Быстро сам подписал лист и отстранился, давая место веренице желающих первыми отметить свои имена в этом акте государственной важности.
— Все! — наконец возгласил он, когда подошёл последний из сановников и втиснул своё имя среди остальных фамилий, неровными рядами покрывающих весь полулист бумаги, совершенно белый за несколько минут перед тем. — Теперь и нести можно… Граф, не пожелаете ли со мною? — очевидно решив не давать покоя Остерману, обратился он к старику.
— Да уж пойду… пойду! — с кислой улыбкой согласился тот, медленно подымаясь. — Поговорка у нас старая: «Сказал «аз» — надо и «буки» досказать!» Только не то с годами обезножел — и слеп я стал… Так уж вы и ведите меня, мой мудрый коллега!.. Того и гляди, я не в ту дверь попаду… не то словцо скажу…
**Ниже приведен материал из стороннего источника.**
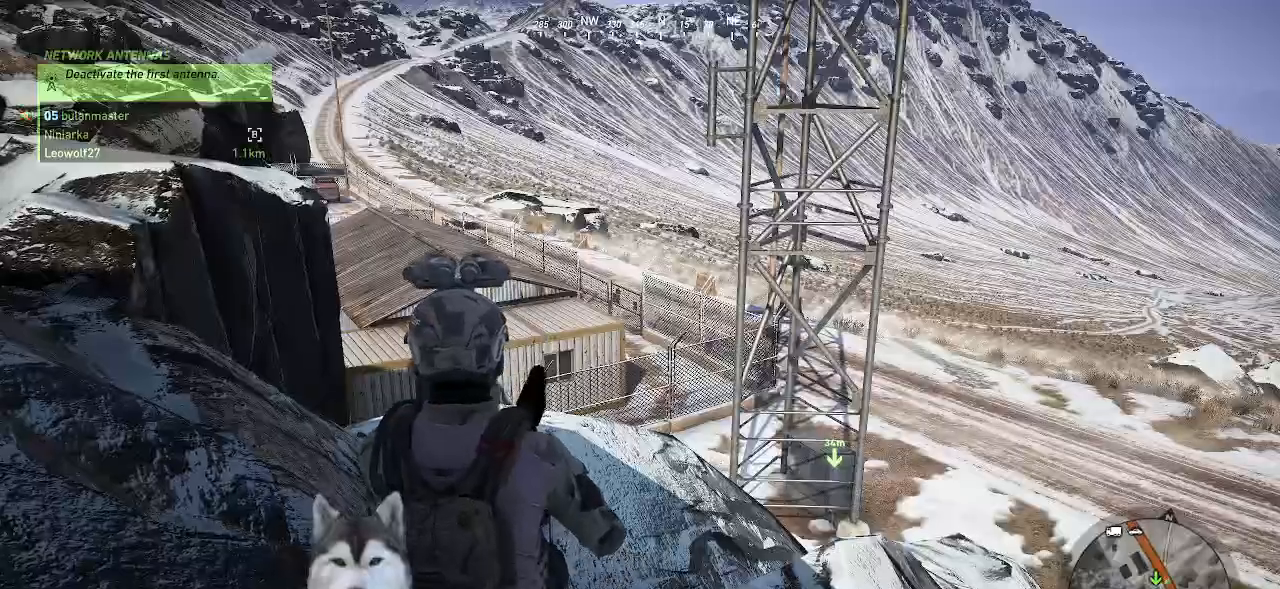
{"keys": ["a", "s"], "mouse": [], "events": [[100, "a", "down"], [100, "s", "down"]]}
— Все острословите, ваше сиятельство! — поддерживая почтительно Остермана, приятельским тоном отозвался Бестужев. — С вами весело век проживёшь! Хе-хе.
— Весёлому все на веселье… А вот… — останавливаясь почти у порога опочивальни императрицы, сразу серьёзно заговорил старый дипломат, — хоть и плохие у меня глаза… а сдаётся, никого тут, почитай, из сенатских… А из синоду и вовсе нету!
Граф кивнул в сторону тех, кто остался за ними в покое и подписывал челобитную.
— Что же? — словно недоумевая, спросил Бестужев.
— А то же!.. Ну, как попы да сенаторы голос подадут? И не с нами… А по-иному?.. Как тогда, коллега… А?
— Против таких голосов, какие на листе поставлены, разве хто посмеет! — уверенно проговорил Бестужев. — А ежели нужда будет, нынче же ихние все подписи соберу! Весь народ слёзно просить о том же государыню чуть свет станет… Разве не бывало так!.. Надобен
— Как глас Бога!.. Чудодей вы просто, Алексей Петрович! — долгим взглядом измерив его, отозвался Остерман. — Мало я вас знал до сей поры. Только теперь вам цену вижу. Чудодей!..
И он, решительно нажав дверь, первый прошёл в опочивальню Анны, почти не поддерживаемый спутником.
Бирон, увидя входящих, разглядев бумагу в руках Бестужева, сразу понял, что победа на его стороне.
Первым делом он кинулся к столику, в рюмку воды накапал двойную дозу лекарства и, стоя с ним наготове, негромко, но внушительно обратился к Анне, продолжающей мерно и тяжело дышать в своём полусне:
— Государыня… вот… пришли… Граф Андрей Иваныч и Бестужев. Важные дела. И время принимать микстуру вашему величеству. Государыня!
Рюмка была поднесена почти к самым губам больной. Знакомый запах лекарства и голос фаворита вывели её из забытья.
— Пи-ить… Да!.. Давай…
Опорожнив рюмку, она слабо закашлялась, но сила двойной порции лекарства сказалась быстро. Оживляясь, она повела головою и спросила:
— Ты что-то говорил сейчас, Яган, кто пришёл?